## DATA TO USE
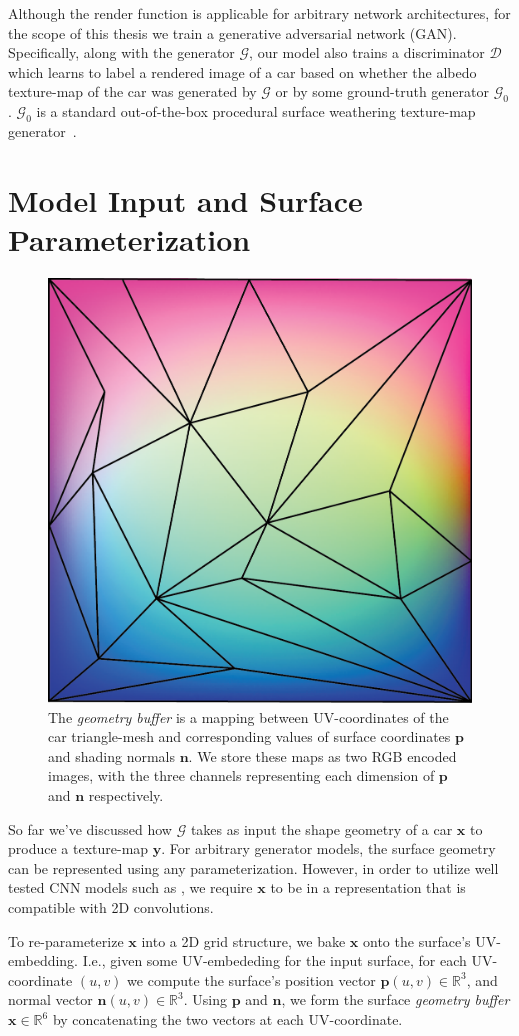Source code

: Although the render function is applicable for arbitrary network architectures, for the
scope of this thesis we train a generative adversarial network (GAN). Specifically, along with the generator $\mathcal{G}$,
our model also trains a discriminator $\mathcal{D}$ which learns to label a rendered image
of a car based on whether the albedo texture-map of the car was generated by $\mathcal{G}$
or by some ground-truth generator $\mathcal{G}_0$. $\mathcal{G}_0$ is a standard out-of-the-box
procedural surface weathering texture-map generator~\cite{bhandari2018procedural}.

\section{Model Input and Surface Parameterization}

\begin{figure}[ht]
    \centering
    \caption{The \emph{geometry buffer} is a mapping between UV-coordinates of the car
        triangle-mesh and     corresponding values of surface coordinates $\mathbf{p}$ and
        shading normals $\mathbf{n}$. We store these maps     as two RGB encoded images, with
        the three channels representing each dimension of $\mathbf{p}$ and $\mathbf{n}$
        respectively.}
    \label{fig:gbuffer}
    \vspace{0.2in}
    \includegraphics[width=.3\linewidth]{graphics/gbuffer.png}
\end{figure}

So far we've discussed how $\mathcal{G}$ takes as input the shape geometry of a car
$\mathbf{x}$ to produce a texture-map $\mathbf{y}$. For arbitrary generator models, the
surface geometry can be represented using any parameterization. However, in order to utilize
well tested CNN models such as \cite{johnson2016perceptual}, we require $\mathbf{x}$ to be in a
representation that is compatible with 2D convolutions.

To re-parameterize $\mathbf{x}$ into a 2D grid structure, we bake $\mathbf{x}$ onto the surface's
UV-embedding. I.e., given some UV-embededing for the input surface, for each UV-coordinate
$(u, v)$ we compute the surface's position vector $\mathbf{p}(u, v) \in \mathbb{R}^3$, and normal
vector $\mathbf{n}(u, v) \in \mathbb{R}^3$. Using $\mathbf{p}$ and $\mathbf{n}$, we form the
surface \emph{geometry buffer} $\mathbf{x} \in \mathbb{R}^6$ by concatenating the two vectors at
each UV-coordinate.

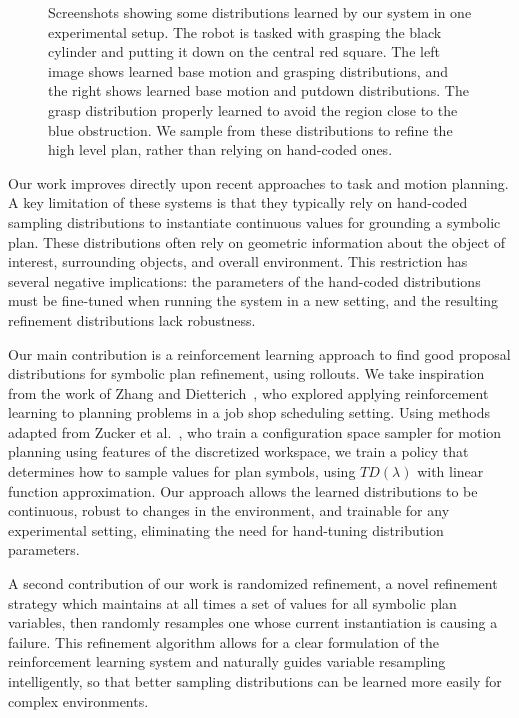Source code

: \begin{figure}[h]
  \caption{Screenshots showing some distributions learned by our system in one experimental
    setup. The robot is tasked with grasping the black cylinder and putting it down on the
    central red square. The left image shows learned base motion and grasping distributions,
    and the right shows learned base motion and putdown distributions. The grasp distribution
    properly learned to avoid the region close to the blue obstruction. We sample from these distributions
    to refine the high level plan, rather than relying on hand-coded ones.}
  \label{fig:cover}
\end{figure}

Our work improves directly upon recent approaches to task and motion planning.
A key limitation of these systems is that they typically rely on hand-coded
sampling distributions to instantiate continuous values for grounding a symbolic plan.
These distributions often rely on
geometric information about the object of interest, surrounding objects, and overall
environment. This restriction has several negative implications: the parameters of the
hand-coded distributions must be fine-tuned when running the system in a new setting, and the
resulting refinement distributions lack robustness.

Our main contribution is a reinforcement learning approach to find good proposal
distributions for symbolic plan refinement, using rollouts. We take inspiration
from the work of Zhang and Dietterich~\cite{JobShopSched}, who explored applying reinforcement learning
to planning problems in a job shop scheduling setting. Using methods adapted from
Zucker et al.~\cite{workspacebias}, who train a configuration space sampler for motion planning
using features of the discretized workspace, we train a policy that
determines how to sample values for plan symbols, using $TD(\lambda)$ with linear function
approximation. Our approach allows
the learned distributions to be continuous, robust to changes in the environment, and
trainable for any experimental setting, eliminating the need for hand-tuning distribution parameters.

A second contribution of our work is randomized refinement, a novel refinement strategy
which maintains at all times a set of values for all symbolic plan variables, then randomly
resamples one whose current instantiation is causing a failure.
This refinement algorithm allows for a clear formulation of the reinforcement
learning system and naturally guides variable resampling intelligently, so that better
sampling distributions can be learned more easily for complex environments.

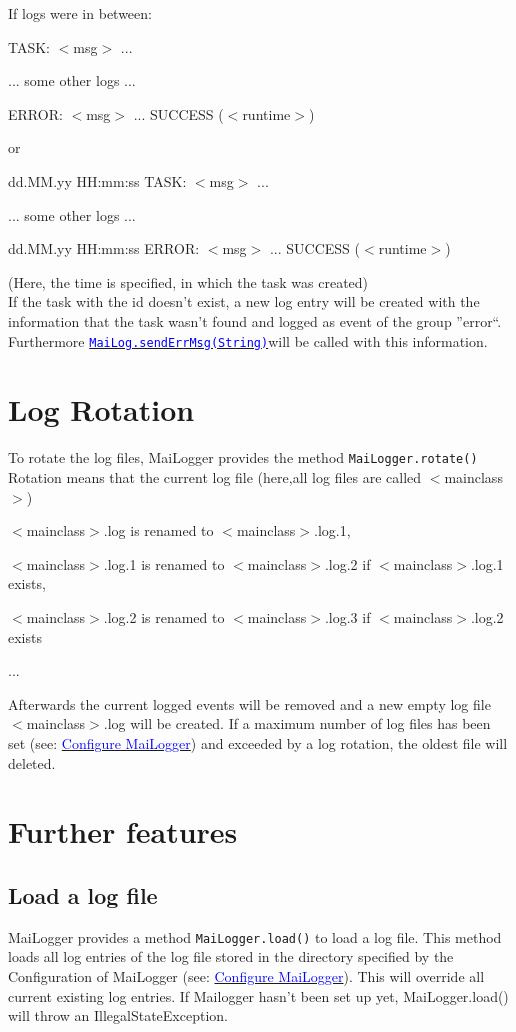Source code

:\documentclass{article}
\newcommand{\refh}[2]{\hyperref[#1] {\textcolor{blue}{#2}}}
\newcommand{\tab}[1][1]{\hspace*{#1cm}}
\newcommand{\sendErr}{\refh{setup_interface}{\lstinline|MaiLog.sendErrMsg(String)|}}
\begin{document}
	If logs were in between:
	\begin{description}
		\item TASK: $<$msg$>$ ... 
		\item ... some other logs ...
		\item ERROR: $<$msg$>$ ... SUCCESS ($<$runtime$>$)
		\item or
		\item dd.MM.yy HH:mm:ss TASK: $<$msg$>$ ...
		\item ... some other logs ...
		\item dd.MM.yy HH:mm:ss ERROR: $<$msg$>$ ... SUCCESS ($<$runtime$>$)
	\end{description}
    (Here, the time is specified, in which the task was created) \\
    If the task with the id doesn't exist, a new log entry will be created with the information that the task wasn't found and logged as event of the group ''error``.
    Furthermore \sendErr will be called with this information.

\section{Log Rotation}
\label{rotate}
    To rotate the log files, MaiLogger provides the method \lstinline|MaiLogger.rotate()|
    Rotation means that the current log file (here,all log files are called $<$mainclass$>$)
    \begin{description}
        \item $<$mainclass$>$.log is renamed to $<$mainclass$>$.log.1,
        \item $<$mainclass$>$.log.1 is renamed to $<$mainclass$>$.log.2 if $<$mainclass$>$.log.1 exists,
        \item $<$mainclass$>$.log.2 is renamed to $<$mainclass$>$.log.3 if $<$mainclass$>$.log.2 exists
        \item \tab[5]...
    \end{description}
    Afterwards the current logged events will be removed and a new empty log file $<$mainclass$>$.log will be created.
    If a maximum number of log files has been set (see: \refh{setup_mailogger.setup}{Configure MaiLogger}) and exceeded by a log rotation, the oldest file will deleted.

\section{Further features}
\label{other}
    \subsection{Load a log file}
    \label{other_load}
    MaiLogger provides a method \lstinline|MaiLogger.load()| to load a log file.
    This method loads all log entries of the log file stored in the directory specified by the Configuration of MaiLogger (see: \refh{setup_mailogger.setup}{Configure MaiLogger}).
    This will override all current existing log entries.
    If Mailogger hasn't been set up yet, MaiLogger.load() will throw an IllegalStateException.
\end{document}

## WORK TO BE COMPLETED
Write out the listing above in full, word for word, with no pictures.

## ANSWER FOR THE TASK
Source code

: Although the render function is applicable for arbitrary network architectures, for the
scope of this thesis we train a generative adversarial network (GAN). Specifically, along with the generator $\mathcal{G}$,
our model also trains a discriminator $\mathcal{D}$ which learns to label a rendered image
of a car based on whether the albedo texture-map of the car was generated by $\mathcal{G}$
or by some ground-truth generator $\mathcal{G}_0$. $\mathcal{G}_0$ is a standard out-of-the-box
procedural surface weathering texture-map generator~\cite{bhandari2018procedural}.

\section{Model Input and Surface Parameterization}

\begin{figure}[ht]
    \centering
    \caption{The \emph{geometry buffer} is a mapping between UV-coordinates of the car
        triangle-mesh and     corresponding values of surface coordinates $\mathbf{p}$ and
        shading normals $\mathbf{n}$. We store these maps     as two RGB encoded images, with
        the three channels representing each dimension of $\mathbf{p}$ and $\mathbf{n}$
        respectively.}
    \label{fig:gbuffer}
    \vspace{0.2in}
    \includegraphics[width=.3\linewidth]{graphics/gbuffer.png}
\end{figure}

So far we've discussed how $\mathcal{G}$ takes as input the shape geometry of a car
$\mathbf{x}$ to produce a texture-map $\mathbf{y}$. For arbitrary generator models, the
surface geometry can be represented using any parameterization. However, in order to utilize
well tested CNN models such as \cite{johnson2016perceptual}, we require $\mathbf{x}$ to be in a
representation that is compatible with 2D convolutions.

To re-parameterize $\mathbf{x}$ into a 2D grid structure, we bake $\mathbf{x}$ onto the surface's
UV-embedding. I.e., given some UV-embededing for the input surface, for each UV-coordinate
$(u, v)$ we compute the surface's position vector $\mathbf{p}(u, v) \in \mathbb{R}^3$, and normal
vector $\mathbf{n}(u, v) \in \mathbb{R}^3$. Using $\mathbf{p}$ and $\mathbf{n}$, we form the
surface \emph{geometry buffer} $\mathbf{x} \in \mathbb{R}^6$ by concatenating the two vectors at
each UV-coordinate.

Source code

: \begin{figure}[h]
  \caption{Screenshots showing some distributions learned by our system in one experimental
    setup. The robot is tasked with grasping the black cylinder and putting it down on the
    central red square. The left image shows learned base motion and grasping distributions,
    and the right shows learned base motion and putdown distributions. The grasp distribution
    properly learned to avoid the region close to the blue obstruction. We sample from these distributions
    to refine the high level plan, rather than relying on hand-coded ones.}
  \label{fig:cover}
\end{figure}

Our work improves directly upon recent approaches to task and motion planning.
A key limitation of these systems is that they typically rely on hand-coded
sampling distributions to instantiate continuous values for grounding a symbolic plan.
These distributions often rely on
geometric information about the object of interest, surrounding objects, and overall
environment. This restriction has several negative implications: the parameters of the
hand-coded distributions must be fine-tuned when running the system in a new setting, and the
resulting refinement distributions lack robustness.

Our main contribution is a reinforcement learning approach to find good proposal
distributions for symbolic plan refinement, using rollouts. We take inspiration
from the work of Zhang and Dietterich~\cite{JobShopSched}, who explored applying reinforcement learning
to planning problems in a job shop scheduling setting. Using methods adapted from
Zucker et al.~\cite{workspacebias}, who train a configuration space sampler for motion planning
using features of the discretized workspace, we train a policy that
determines how to sample values for plan symbols, using $TD(\lambda)$ with linear function
approximation. Our approach allows
the learned distributions to be continuous, robust to changes in the environment, and
trainable for any experimental setting, eliminating the need for hand-tuning distribution parameters.

A second contribution of our work is randomized refinement, a novel refinement strategy
which maintains at all times a set of values for all symbolic plan variables, then randomly
resamples one whose current instantiation is causing a failure.
This refinement algorithm allows for a clear formulation of the reinforcement
learning system and naturally guides variable resampling intelligently, so that better
sampling distributions can be learned more easily for complex environments.

Source code

:\documentclass{article}
\newcommand{\refh}[2]{\hyperref[#1] {\textcolor{blue}{#2}}}
\newcommand{\tab}[1][1]{\hspace*{#1cm}}
\newcommand{\sendErr}{\refh{setup_interface}{\lstinline|MaiLog.sendErrMsg(String)|}}
\begin{document}
	If logs were in between:
	\begin{description}
		\item TASK: $<$msg$>$ ... 
		\item ... some other logs ...
		\item ERROR: $<$msg$>$ ... SUCCESS ($<$runtime$>$)
		\item or
		\item dd.MM.yy HH:mm:ss TASK: $<$msg$>$ ...
		\item ... some other logs ...
		\item dd.MM.yy HH:mm:ss ERROR: $<$msg$>$ ... SUCCESS ($<$runtime$>$)
	\end{description}
    (Here, the time is specified, in which the task was created) \\
    If the task with the id doesn't exist, a new log entry will be created with the information that the task wasn't found and logged as event of the group ''error``.
    Furthermore \sendErr will be called with this information.

\section{Log Rotation}
\label{rotate}
    To rotate the log files, MaiLogger provides the method \lstinline|MaiLogger.rotate()|
    Rotation means that the current log file (here,all log files are called $<$mainclass$>$)
    \begin{description}
        \item $<$mainclass$>$.log is renamed to $<$mainclass$>$.log.1,
        \item $<$mainclass$>$.log.1 is renamed to $<$mainclass$>$.log.2 if $<$mainclass$>$.log.1 exists,
        \item $<$mainclass$>$.log.2 is renamed to $<$mainclass$>$.log.3 if $<$mainclass$>$.log.2 exists
        \item \tab[5]...
    \end{description}
    Afterwards the current logged events will be removed and a new empty log file $<$mainclass$>$.log will be created.
    If a maximum number of log files has been set (see: \refh{setup_mailogger.setup}{Configure MaiLogger}) and exceeded by a log rotation, the oldest file will deleted.

\section{Further features}
\label{other}
    \subsection{Load a log file}
    \label{other_load}
    MaiLogger provides a method \lstinline|MaiLogger.load()| to load a log file.
    This method loads all log entries of the log file stored in the directory specified by the Configuration of MaiLogger (see: \refh{setup_mailogger.setup}{Configure MaiLogger}).
    This will override all current existing log entries.
    If Mailogger hasn't been set up yet, MaiLogger.load() will throw an IllegalStateException.
\end{document}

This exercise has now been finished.